A person who plays scared and passive is often referred to as a “nit.” If you’re a loose player, you probably don’t enjoy having a nit at the table. They don’t give much action and, according to Negreanu, are bad for the game. In his blog post, he refused to take back his comment about nits being “cheap.”

“Under no definition I can come up with is a nit a desired guest at a poker game,” he writes.

But he did apologize for not being clearer on what he meant when he said “quiet” and winning players are bad for the game.

“It was a mistake for me to phrase it the way that I did,” he concedes. “I should have replaced quiet with rude.”

He said he agrees with “many replies” saying it’s better to be seated with someone who is quiet rather than rude.

“As for being a winning player being a bad trait, many of you took offense to that since the goal of poker is to be a winning player,” Negreanu writes. “Of course it is and there is nothing wrong with that. Now, having said that, if you are a winning player that means you are taking money out of the game. The other players in the game would do better financially if you weren’t there.”

Is Negreanu ‘Out of Touch?’

Many took offense to Negreanu’s initial tweet because they claim he’s “out of touch” with today’s game. Daniel, admittedly, doesn’t play near as much as he did in the past. But, in his blog post, he denies not being in tune with poker in 2019.

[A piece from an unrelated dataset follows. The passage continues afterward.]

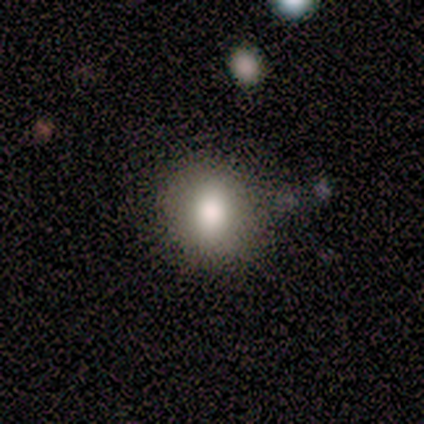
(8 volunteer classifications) smooth 75%, featured or disk 25%, star or artifact 0%. Down the decision tree: how rounded — round (50%, tied with in between); merging — none (75%).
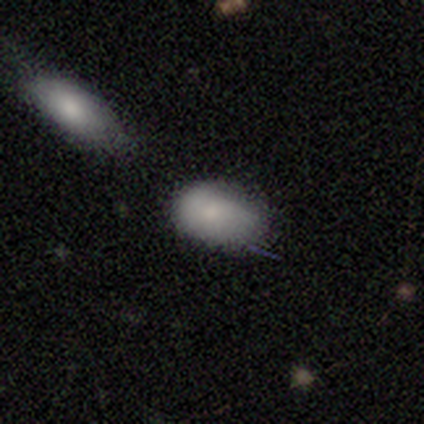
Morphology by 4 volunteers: This is clearly a smooth galaxy (100%). How rounded: likely in between (75%). Merging: marginally none (25%, tied with minor disturbance, major disturbance and merger).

“I am no longer a grinder as I was for the first 15 years or so of my career,” he admits. “So, it would be fair for some to criticize me as being out of touch with the game. But I also don’t believe it to be accurate.

Negreanu claims he is “constantly in conversations” with pros and recreational players “at all levels.”

“I think about these issues often as poker has been my passion for half my life now,” he says.

Based on responses from players to his blog post, some accepted his apology, including Phil Galfond. Others, not so much.